Tuesday, 29 March 2016

Our Journey from Baby Catalogues to the Family Bed, Breastfeeding, Babywearing and Beyond... #AttachmentParenting

For those who are new to Attachment Mummy, those who are wondering why 'Attachment' Mummy (a question readers ask often), those who want to know why we parent and approach life the way we do, and those who just want to know a bit more about us, here's an article I wrote last summer.

Six years ago, pregnant with my first child, I didn’t know much about birth, breastfeeding, or indeed, parenting. But, as a researcher and academic, the first thing I did was buy a tranche of books about all of it. I read and read and read.


I knew I wanted as natural a birth as possible, at odds with the accepted norm of pain and pushing, which led me to Hypnobirthing. Having ordered natural birth books, Amazon suggested Three in a Bed: The Benefits of Sleeping with Your Baby to me, a book about co-sleeping from birth. Intrigued, I ordered and read it immediately. That book changed our lives. We threw out the lengthy list of expensive baby ‘must-haves’ that the baby magazines and nursery catalogues insisted upon, and prepared to welcome our new baby into the family bed.

I wasn’t yet free from conventional thinking, so that first birth was long (26 hours; her sisters were 6 and 4 hours) and sometimes hard, but still an amazing natural birth - despite the doctor waiting in the wings, desperate to perform a C-section! From the moment she was born, Lara changed our thinking and parenting even more. She cried once, when her umbilical cord was cut, so her sisters have had Lotus births. She latched on immediately, so my ‘well, I’ll try...’ breastfeeding ambivalence was vanquished. Everything became baby-led.

Our co-sleeping journey began in the hospital where I held this precious new baby in my arms all night, much to the nurses’ horror. At home, she was held or carried all day, and the three of us cuddled up in bed together all night*. Lara was fed on demand morning, noon and night, with us quickly learning her cues, so she rarely cried. She didn’t need to. For the first few weeks we mainly stayed at home, me nesting on the sofa with baby, books, TV remote, water and nutritious snacks. Feeding on demand I was hungry ALL THE TIME.

It wasn’t always easy, especially when that initial easy latch became more difficult. With sore and bleeding nipples, I wondered all the ludicrous things that new mothers are encouraged to think: not enough milk; too much milk; colic; wrong shape/size breasts, etc etc. Then I found Dr Jack Newman’s website and everything fell into place. I trusted my body to nurture my baby, he answered all my questions, my nipples healed, and I ‘cracked on’!

Breastfeeding was convenient, free, easy, and amazing. The bond we had grew every day as baby and I spent hours gazing into one another’s eyes, feeding, cuddling and loving. Co-sleeping made breastfeeding the easiest thing in the world, and showed us that night-time parenting is just as important as day-time.
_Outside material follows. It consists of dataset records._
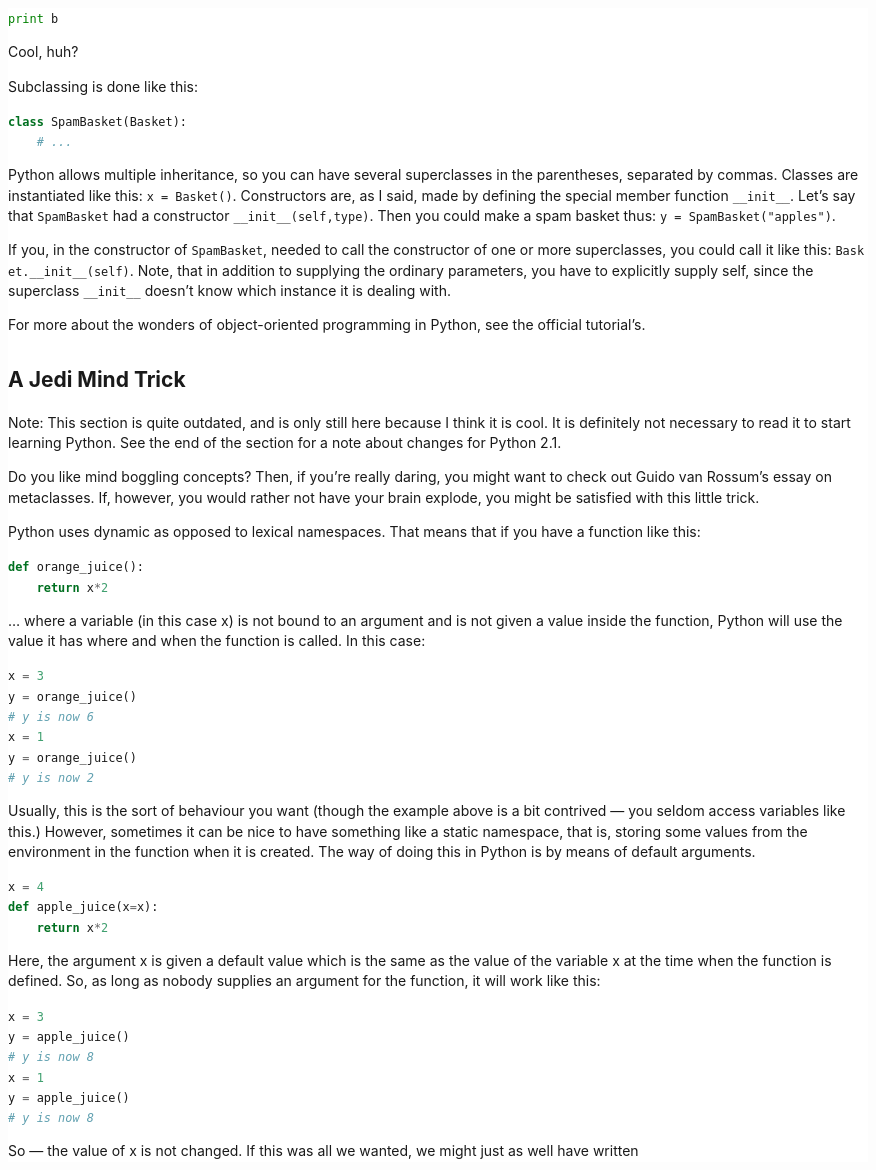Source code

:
 ```python
print b
```
Cool, huh?

Subclassing is done like this:
```python
class SpamBasket(Basket):
    # ...
```
Python allows multiple inheritance, so you can have several superclasses in the parentheses, separated by commas. Classes are instantiated like this: `x = Basket()`. Constructors are, as I said, made by defining the special member function `__init__`. Let’s say that `SpamBasket` had a constructor `__init__(self,type)`. Then you could make a spam basket thus: `y = SpamBasket("apples")`.

If you, in the constructor of `SpamBasket`, needed to call the constructor of one or more superclasses, you could call it like this: `Basket.__init__(self)`. Note, that in addition to supplying the ordinary parameters, you have to explicitly supply self, since the superclass `__init__` doesn’t know which instance it is dealing with.

For more about the wonders of object-oriented programming in Python, see the official tutorial’s.

## A Jedi Mind Trick
Note: This section is quite outdated, and is only still here because I think it is cool. It is definitely not necessary to read it to start learning Python. See the end of the section for a note about changes for Python 2.1.

Do you like mind boggling concepts? Then, if you’re really daring, you might want to check out Guido van Rossum’s essay on metaclasses. If, however, you would rather not have your brain explode, you might be satisfied with this little trick.

Python uses dynamic as opposed to lexical namespaces. That means that if you have a function like this:
```python
def orange_juice():
    return x*2
```
… where a variable (in this case x) is not bound to an argument and is not given a value inside the function, Python will use the value it has where and when the function is called. In this case:
```python
x = 3
y = orange_juice()
# y is now 6
x = 1
y = orange_juice()
# y is now 2
```
Usually, this is the sort of behaviour you want (though the example above is a bit contrived — you seldom access variables like this.) However, sometimes it can be nice to have something like a static namespace, that is, storing some values from the environment in the function when it is created. The way of doing this in Python is by means of default arguments.
```python
x = 4
def apple_juice(x=x):
    return x*2
```
Here, the argument x is given a default value which is the same as the value of the variable x at the time when the function is defined. So, as long as nobody supplies an argument for the function, it will work like this:
```python
x = 3
y = apple_juice()
# y is now 8
x = 1
y = apple_juice()
# y is now 8
```
So — the value of x is not changed. If this was all we wanted, we might just as well have written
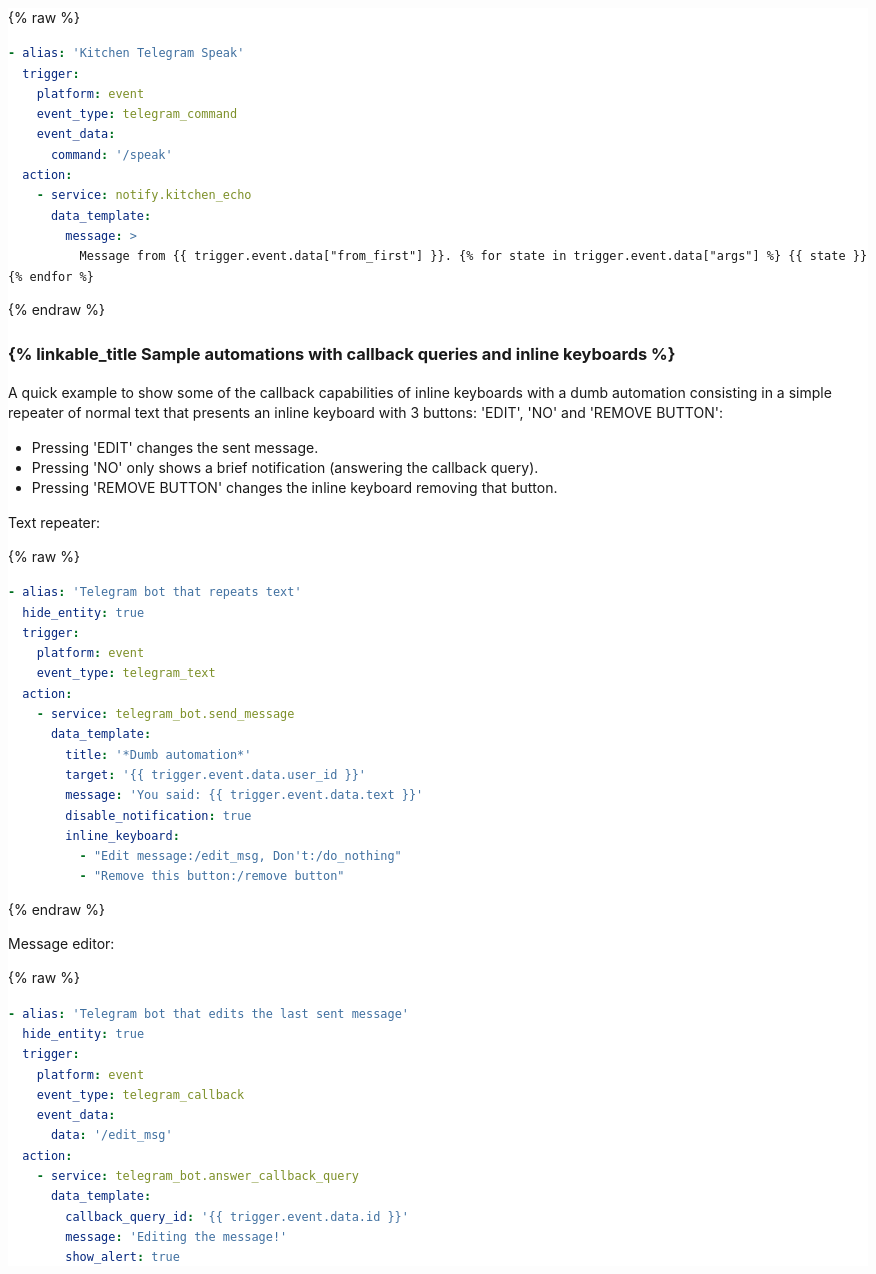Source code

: {% raw %}
```yaml
- alias: 'Kitchen Telegram Speak'
  trigger:
    platform: event
    event_type: telegram_command
    event_data:
      command: '/speak'
  action:
    - service: notify.kitchen_echo
      data_template:
        message: >
          Message from {{ trigger.event.data["from_first"] }}. {% for state in trigger.event.data["args"] %} {{ state }} {% endfor %}
```
{% endraw %}

### {% linkable_title Sample automations with callback queries and inline keyboards %}

A quick example to show some of the callback capabilities of inline keyboards with a dumb automation consisting in a simple repeater of normal text that presents an inline keyboard with 3 buttons: 'EDIT', 'NO' and 'REMOVE BUTTON':

- Pressing 'EDIT' changes the sent message.
- Pressing 'NO' only shows a brief notification (answering the callback query).
- Pressing 'REMOVE BUTTON' changes the inline keyboard removing that button.

Text repeater:

{% raw %}
```yaml
- alias: 'Telegram bot that repeats text'
  hide_entity: true
  trigger:
    platform: event
    event_type: telegram_text
  action:
    - service: telegram_bot.send_message
      data_template:
        title: '*Dumb automation*'
        target: '{{ trigger.event.data.user_id }}'
        message: 'You said: {{ trigger.event.data.text }}'
        disable_notification: true
        inline_keyboard:
          - "Edit message:/edit_msg, Don't:/do_nothing"
          - "Remove this button:/remove button"
```
{% endraw %}

Message editor:

{% raw %}
```yaml
- alias: 'Telegram bot that edits the last sent message'
  hide_entity: true
  trigger:
    platform: event
    event_type: telegram_callback
    event_data:
      data: '/edit_msg'
  action:
    - service: telegram_bot.answer_callback_query
      data_template:
        callback_query_id: '{{ trigger.event.data.id }}'
        message: 'Editing the message!'
        show_alert: true
```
Going to sleep with my precious daughter snuggled into the curve of my body, and waking up to her smiling, gurgling face every morning were some of the happiest moments of my life.

I started out thinking I would ‘try’ to breastfeed, and hoping I would make it to the 6 month mark. I have now been breastfeeding for over 5 years! That first baby, Lara, went on until just before her fifth birthday; the second, Sophia, is 3 and still feeds occasionally, and the youngest, Tatiana, is 18 months old and still going strong.***  She will be fed for as long as she wants to, through my next pregnancy and beyond. We saw no need to stop the best pain relief, medicine, nutrition, and comforter known to mankind just because some arbitrary calendar date had arrived! Breastfeeding through toddlerhood is different, but so good for both mother and child, in many ways**.

Our Attachment Parenting journey began with co-sleeping and feeding on demand, but has also encompassed babywearing, extended breastfeeding, and so much more. Following our first ‘hippy’ birth, we have also opted out of other aspects of conventional life, adopting a whole life learning or unschooling approach to home education (no curriculum, no tests, only interest-led and natural learning), and a radical unschooling approach to much of life, which values the children’s wants and needs as highly as the adults’.

As part of this we practice gentle discipline, eschewing rewards and punishments, and focussing instead on family co-operation and understanding age-appropriate reactions and behaviour. We don’t always get it right, but we love it! And our strong, independent, happy and self-confident daughters are testimony to the benefits of co-sleeping, extended breastfeeding, and all the other aspects of AP we have embraced.


* Safe co-sleeping guidelines:

http://cosleeping.nd.edu/safe-co-sleeping-guidelines/
http://www.askdrsears.com/topics/health-concerns/sleep-problems/sleep-safety/cosleeping-safely

** The benefits of breastfeeding toddlers:

http://www.breastfeedinginc.ca/content.php?pagename=doc-BT
http://www.parenting.com/article/ask-dr-sears-extended-breastfeeding----handling-the-criticism

*** Wow, I've actually been breastfeeding for over six years now!  The 2 year old is still fed every day, the 4 year old occasionally.